Given data:
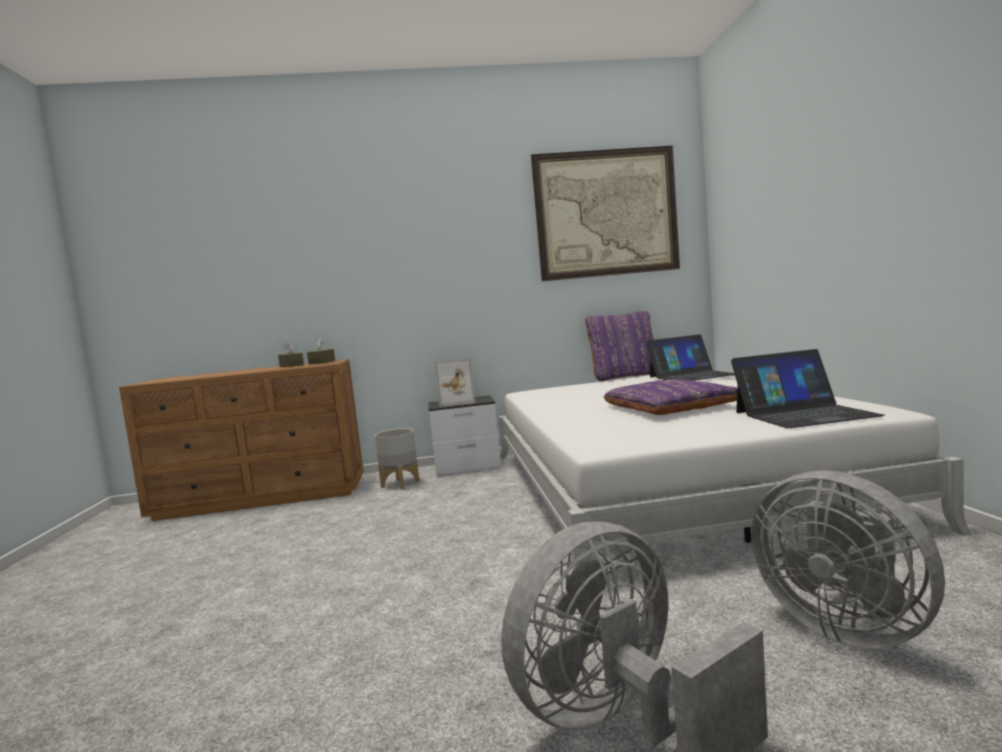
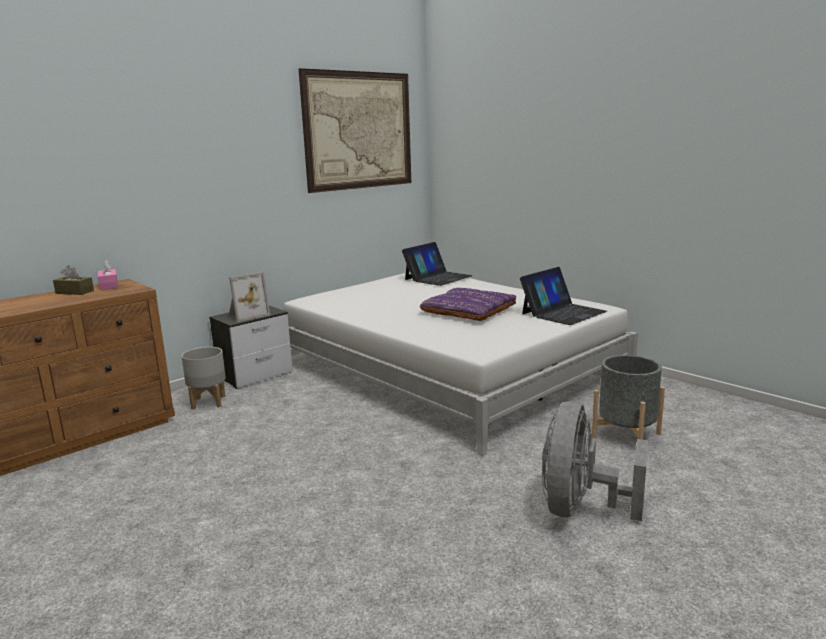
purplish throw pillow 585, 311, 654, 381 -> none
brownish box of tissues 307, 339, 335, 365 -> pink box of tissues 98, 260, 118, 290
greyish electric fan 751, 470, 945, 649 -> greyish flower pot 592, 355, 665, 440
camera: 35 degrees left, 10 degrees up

Task prompt:
Lines from the one containing "greyish electric fan" through the last line of the listing are to be restated word for word; no other line may appear.

Answer to this problem:
greyish electric fan 751, 470, 945, 649 -> greyish flower pot 592, 355, 665, 440
camera: 35 degrees left, 10 degrees up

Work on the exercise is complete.